When the need and opportunity to progress a career in the media clashes with blogging, it's the blog which is the first casualty. Because they take time and consideration and thought, and they don't pay.

This isn't restricted solely to hacks, of course. Other good blogs have fallen by the wayside as their authors lacked time to blog because they were busy earning elsewhere.

And even though blogs are free to read, we're all a little poorer for that loss.

It strikes me that the payment available to bloggers (other than a pittance of adsense revenue or similar) is in the interaction from reader comments. You don't get that in the mainstream media (letters pages and radio phone-ins just don't carry the same capacity for initiating a considered debate instantly.)

It doesn't compare to getting a cheque in the mail, but it is a small reward when someone notes something you've blogged about and takes issue with it, or agrees fervently, or says you've opened their mind, or merely links to it from a blog of their own.

So if we're not going to pay bloggers cash, then it might be nice if more people left more comments as they bounce around the blogosphere. It won't pay the rent, but it will add further relevance and vitality to the medium, while also giving the authors some form of payback.

Sunday, March 02, 2008

Twenty Major doesn't smoke!

These revelations just in from the Irish Blog Awards which were held last night:

Sinead Gleeson travels with a permanent retinue of other female arts correspondents.

Bock the Robber is a lightweight who can't handle his ale. He went home before nine o'clock last night. Which was a pity as I was hoping to meet him and call him a wanker for liking not only Munster but Scunthorpe.

Irish Flirty Something has dyed her hair. I know this must be the case because I asked every redhead in the place if they were flirty or not. Yes, I did indeed get some funny looks for that.

Sarah Carey and Richard Delevan couldn't get babysitters.

And Twenty Major, who is a very nice, well spoken lad in real life, is off the fags. Who's smoking in Dublin bars now, eh? Well?
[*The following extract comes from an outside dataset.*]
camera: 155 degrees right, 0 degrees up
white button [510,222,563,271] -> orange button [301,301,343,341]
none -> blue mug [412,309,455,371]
Congrats to everyone who won, and to all those who got nominated, or just got drunk. And an especial well done to Mulley for putting it all together and Rick O'Shea for compering the event.

See y'all next year.

Wednesday, November 21, 2007

We're all experts now


I've been watching some Irish television.
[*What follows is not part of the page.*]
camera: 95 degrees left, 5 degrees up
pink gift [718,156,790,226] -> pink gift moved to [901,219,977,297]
Yes, the weather really has been that bad.

On Monday, I caught the blogosphere's art guru Sinead Gleeson on the Seoige and O'Shea show. That's the one on in the afternoon, where flustered guests try not to stare too hard at Grainne's legs and bosoms (see above), while Joe O'Shea stutters at them.
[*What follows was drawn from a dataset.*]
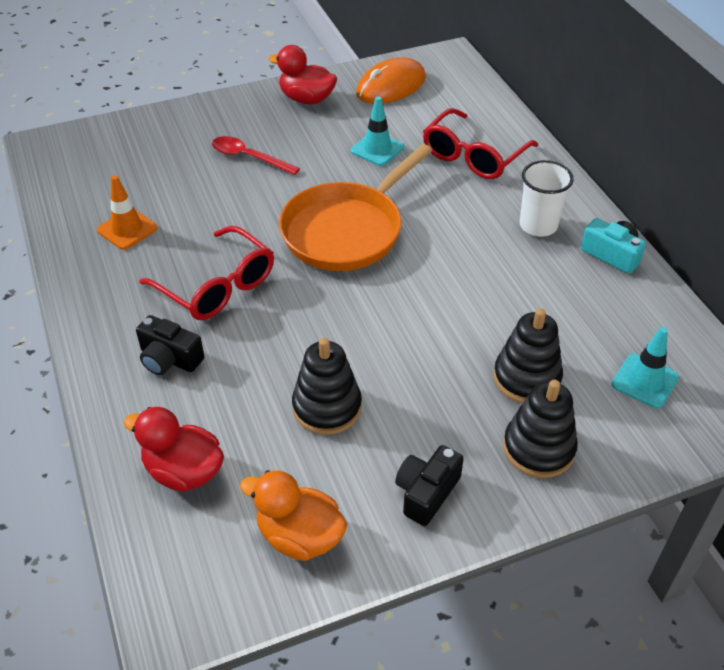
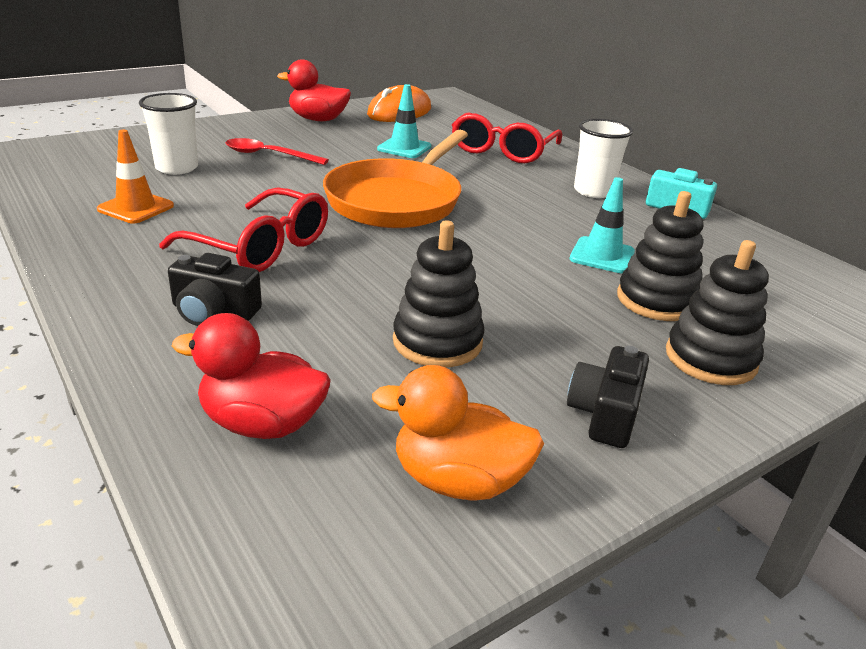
camera: 15 degrees left, 15 degrees down
turquoise traffic cone [612,327,679,408] -> turquoise traffic cone moved to [570,177,635,273]
none -> white cup [139,93,198,175]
Sinead was on as an expert guest, but she wasn't talking about Ireland's arts scene. No, she was on to discuss how people in Ireland today have so little idea of geography that they'd be lucky to find Tallaght if there weren't big signs on the M50 carpark to tell them.

No offence, Sinead (who, for those who missed it, is surprisingly foxy for an internet geek and art wonk), but when did you become (as billed) a 'social commentator' with special interest in secondary school geography education? Is there a night class you can do in that?

Needless to say, Sinead performed admirably in her role. But I am getting fed up with all sorts of people being rolled out on telly purporting to be experts in things they're not. Can anyone be a telly expert now? Are daytime viewers so moronic that they actually still consider talking heads to be authorities on anything?

Actually, don't answer that. I was one of those soldiers on Monday afternoon. Damn rain, I really need to get out more.